_WHAT IS REQUIRED_
Reproduce the listing below exactly. Pictures do not belong in the copy.

━━━ DATA TO EXAMINE

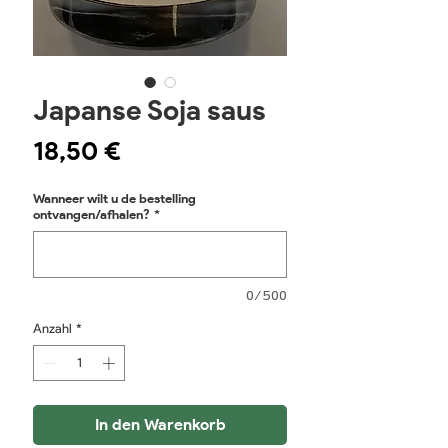
Japanse Soja saus
Preis
18,50 €
Wanneer wilt u de bestelling
ontvangen/afhalen?
*
0/500
Anzahl
*
In den Warenkorb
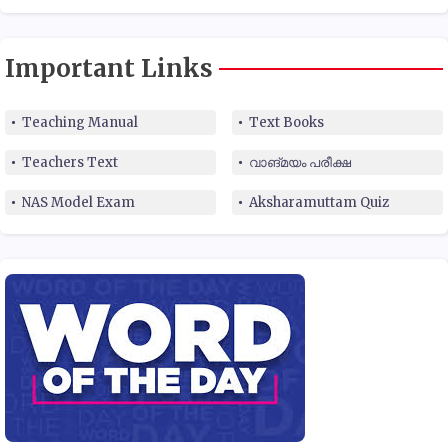
Important Links
Teaching Manual
Text Books
Teachers Text
വാങ്മയം പരീക്ഷ
NAS Model Exam
Aksharamuttam Quiz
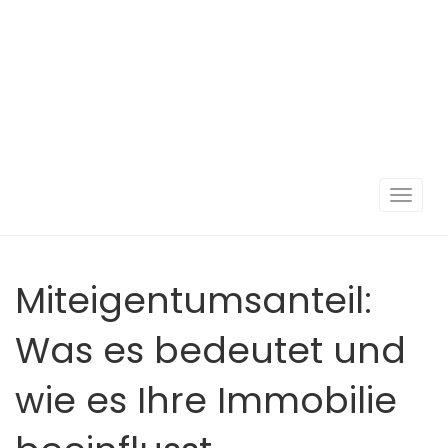
Navigat
umscha
Miteigentumsanteil:
Was es bedeutet und
wie es Ihre Immobilie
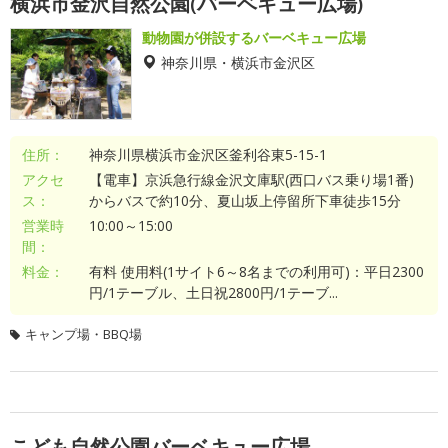
横浜市金沢自然公園(バーベキュー広場)
動物園が併設するバーベキュー広場
神奈川県・横浜市金沢区
住所：
神奈川県横浜市金沢区釜利谷東5-15-1
アクセ
【電車】京浜急行線金沢文庫駅(西口バス乗り場1番)
ス：
からバスで約10分、夏山坂上停留所下車徒歩15分
営業時
10:00～15:00
間：
料金：
有料 使用料(1サイト6～8名までの利用可)：平日2300
円/1テーブル、土日祝2800円/1テーブ...
キャンプ場・BBQ場
こども自然公園バーベキュー広場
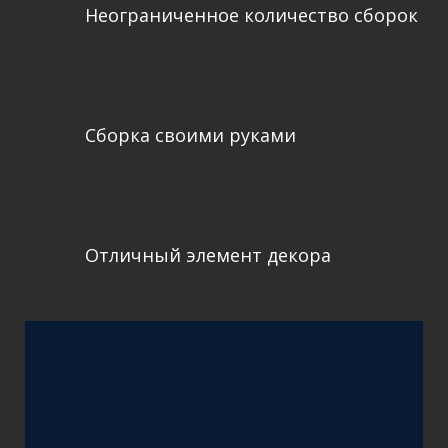
Неограниченное количество сборок
Сборка своими руками
Отличный элемент декора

━━━━━━

_ANSWER FOR THIS EXERCISE_
Japanse Soja saus
Preis
18,50 €
Wanneer wilt u de bestelling
ontvangen/afhalen?
*
0/500
Anzahl
*
In den Warenkorb
Important Links
Teaching Manual
Text Books
Teachers Text
വാങ്മയം പരീക്ഷ
NAS Model Exam
Aksharamuttam Quiz
Navigat
umscha
Miteigentumsanteil:
Was es bedeutet und
wie es Ihre Immobilie
横浜市金沢自然公園(バーベキュー広場)
動物園が併設するバーベキュー広場
神奈川県・横浜市金沢区
住所：
神奈川県横浜市金沢区釜利谷東5-15-1
アクセ
【電車】京浜急行線金沢文庫駅(西口バス乗り場1番)
ス：
からバスで約10分、夏山坂上停留所下車徒歩15分
営業時
10:00～15:00
間：
料金：
有料 使用料(1サイト6～8名までの利用可)：平日2300
円/1テーブル、土日祝2800円/1テーブ...
キャンプ場・BBQ場
こども自然公園バーベキュー広場
Неограниченное количество сборок
Сборка своими руками
Отличный элемент декора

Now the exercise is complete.